I'm not saying that the world divides neatly between those who preach and those who play - it just seems like that sometimes. The news, for example, describes almost no middle ground. It's all disaster (and the people who are called upon to fix it) or celebrity (and the people who are called upon to wallow in it). The morals of celebrity and the freedoms of disaster are left to the poets.

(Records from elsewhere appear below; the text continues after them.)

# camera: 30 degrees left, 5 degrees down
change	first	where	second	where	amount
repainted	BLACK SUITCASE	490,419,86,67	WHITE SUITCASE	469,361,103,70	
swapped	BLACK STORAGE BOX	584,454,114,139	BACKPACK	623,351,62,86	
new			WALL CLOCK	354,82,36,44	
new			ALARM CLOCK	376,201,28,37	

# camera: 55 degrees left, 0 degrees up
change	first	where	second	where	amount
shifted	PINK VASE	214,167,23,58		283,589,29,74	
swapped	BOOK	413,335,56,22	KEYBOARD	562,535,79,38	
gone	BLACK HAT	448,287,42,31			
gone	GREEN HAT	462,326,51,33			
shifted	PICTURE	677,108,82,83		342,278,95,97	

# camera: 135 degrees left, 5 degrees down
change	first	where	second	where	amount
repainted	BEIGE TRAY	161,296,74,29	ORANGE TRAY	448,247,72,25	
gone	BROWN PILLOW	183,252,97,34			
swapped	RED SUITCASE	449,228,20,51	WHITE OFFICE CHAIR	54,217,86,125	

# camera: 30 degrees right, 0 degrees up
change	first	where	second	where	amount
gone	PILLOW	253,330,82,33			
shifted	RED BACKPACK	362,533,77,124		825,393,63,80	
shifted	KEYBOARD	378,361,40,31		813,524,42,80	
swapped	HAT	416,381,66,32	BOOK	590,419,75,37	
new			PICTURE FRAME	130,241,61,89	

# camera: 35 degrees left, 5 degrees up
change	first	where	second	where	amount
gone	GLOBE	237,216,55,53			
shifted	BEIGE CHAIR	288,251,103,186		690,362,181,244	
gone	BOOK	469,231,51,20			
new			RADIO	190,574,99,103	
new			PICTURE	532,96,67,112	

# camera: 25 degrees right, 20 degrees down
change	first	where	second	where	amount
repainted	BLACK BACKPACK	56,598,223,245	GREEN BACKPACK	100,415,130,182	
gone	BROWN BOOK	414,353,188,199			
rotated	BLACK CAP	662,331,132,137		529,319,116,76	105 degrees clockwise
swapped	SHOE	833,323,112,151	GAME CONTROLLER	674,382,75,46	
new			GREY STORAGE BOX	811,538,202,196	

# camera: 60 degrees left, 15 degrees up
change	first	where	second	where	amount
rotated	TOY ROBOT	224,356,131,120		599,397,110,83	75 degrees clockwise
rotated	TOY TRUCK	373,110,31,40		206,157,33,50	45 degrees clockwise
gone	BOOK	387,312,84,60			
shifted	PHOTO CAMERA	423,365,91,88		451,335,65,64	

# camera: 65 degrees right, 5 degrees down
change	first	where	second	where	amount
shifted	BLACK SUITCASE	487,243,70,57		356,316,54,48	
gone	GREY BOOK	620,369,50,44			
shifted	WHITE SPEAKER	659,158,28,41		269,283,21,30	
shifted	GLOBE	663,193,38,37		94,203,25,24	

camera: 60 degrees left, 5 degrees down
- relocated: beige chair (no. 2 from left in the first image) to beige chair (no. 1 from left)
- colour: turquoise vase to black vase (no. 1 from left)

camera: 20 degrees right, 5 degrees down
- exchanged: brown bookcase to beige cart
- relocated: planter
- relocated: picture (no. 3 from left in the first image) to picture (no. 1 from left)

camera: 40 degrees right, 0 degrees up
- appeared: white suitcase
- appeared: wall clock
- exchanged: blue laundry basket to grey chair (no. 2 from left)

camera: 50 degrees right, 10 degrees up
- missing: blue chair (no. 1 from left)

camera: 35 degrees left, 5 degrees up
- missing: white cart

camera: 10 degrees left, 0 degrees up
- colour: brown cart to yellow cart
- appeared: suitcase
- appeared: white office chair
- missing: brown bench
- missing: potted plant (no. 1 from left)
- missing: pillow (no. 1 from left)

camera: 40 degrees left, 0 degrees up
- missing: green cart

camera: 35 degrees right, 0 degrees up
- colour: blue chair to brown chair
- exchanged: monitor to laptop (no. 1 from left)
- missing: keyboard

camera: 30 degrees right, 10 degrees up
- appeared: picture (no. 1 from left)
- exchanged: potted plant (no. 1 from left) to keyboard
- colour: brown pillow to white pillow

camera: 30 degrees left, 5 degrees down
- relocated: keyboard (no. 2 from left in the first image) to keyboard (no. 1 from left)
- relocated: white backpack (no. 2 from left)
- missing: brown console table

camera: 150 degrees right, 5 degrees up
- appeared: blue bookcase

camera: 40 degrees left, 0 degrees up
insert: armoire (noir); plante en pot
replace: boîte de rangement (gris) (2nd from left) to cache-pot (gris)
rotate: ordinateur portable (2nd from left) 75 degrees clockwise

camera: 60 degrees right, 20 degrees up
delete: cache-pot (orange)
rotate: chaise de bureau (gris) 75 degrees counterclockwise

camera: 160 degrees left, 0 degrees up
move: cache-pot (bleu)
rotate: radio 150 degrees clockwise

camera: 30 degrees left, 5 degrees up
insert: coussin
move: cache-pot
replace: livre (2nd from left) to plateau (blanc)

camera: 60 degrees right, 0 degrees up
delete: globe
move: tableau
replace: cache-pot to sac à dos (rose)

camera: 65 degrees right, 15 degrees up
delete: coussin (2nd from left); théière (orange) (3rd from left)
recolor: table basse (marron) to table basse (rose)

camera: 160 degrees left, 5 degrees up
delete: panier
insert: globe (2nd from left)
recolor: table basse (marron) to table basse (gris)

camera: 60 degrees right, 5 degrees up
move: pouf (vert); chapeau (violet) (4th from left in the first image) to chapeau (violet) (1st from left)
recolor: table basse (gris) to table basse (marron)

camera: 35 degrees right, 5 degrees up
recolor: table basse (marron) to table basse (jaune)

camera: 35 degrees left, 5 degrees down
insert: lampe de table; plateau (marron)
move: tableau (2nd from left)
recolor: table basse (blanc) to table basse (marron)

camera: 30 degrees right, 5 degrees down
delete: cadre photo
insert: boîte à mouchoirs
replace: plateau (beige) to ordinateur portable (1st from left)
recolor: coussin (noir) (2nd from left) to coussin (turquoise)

Yet writers who are not journalists must always struggle against both (except Jane Austen who in Sense and Sensibility does it so perfectly that nothing sweaty shows). Mere mortals guard constantly against moralizing, and ferociously edit out melodramatic gushing, and the result often creaks and slides with remnants of both. How in fact do you approach an obviously evil world? What do you make of those moments of love and joy? What do you live for?And what is the truth, and is it upper- or lower-cased?
Personally, I can't help but criticize bad actions, bad people, bad outcomes in politics and business and love. I can't help but fall aswoon on Beech Hill, Lucia Beach, in my backyard on the first warm day of spring, in a reading-aloud of Richard Selzer's "Skin." But bringing them together? It seldom works for me on paper.
It's really a religious question, I guess. Do you believe in something ultimate? I obviously have trouble both ways: if you don't believe in something beyond human perception, what's the point of living? If you do, it's logically (and often emotionally) impossible.
I'm (obscurely) comforted by the notion that Easter is just the Christian manifestation of countless pagan rites throughout history and geography. It seems to fit with the maxim (slightly preachy, I admit, even Calvinistic) that although an absolute Truth (God, Nature, Art, Music, Love) is unattainable, we have to go after it anyway. Isn't every day of our lives both an affirmation and a denial? Yes/No seems a perfect answer to Easter.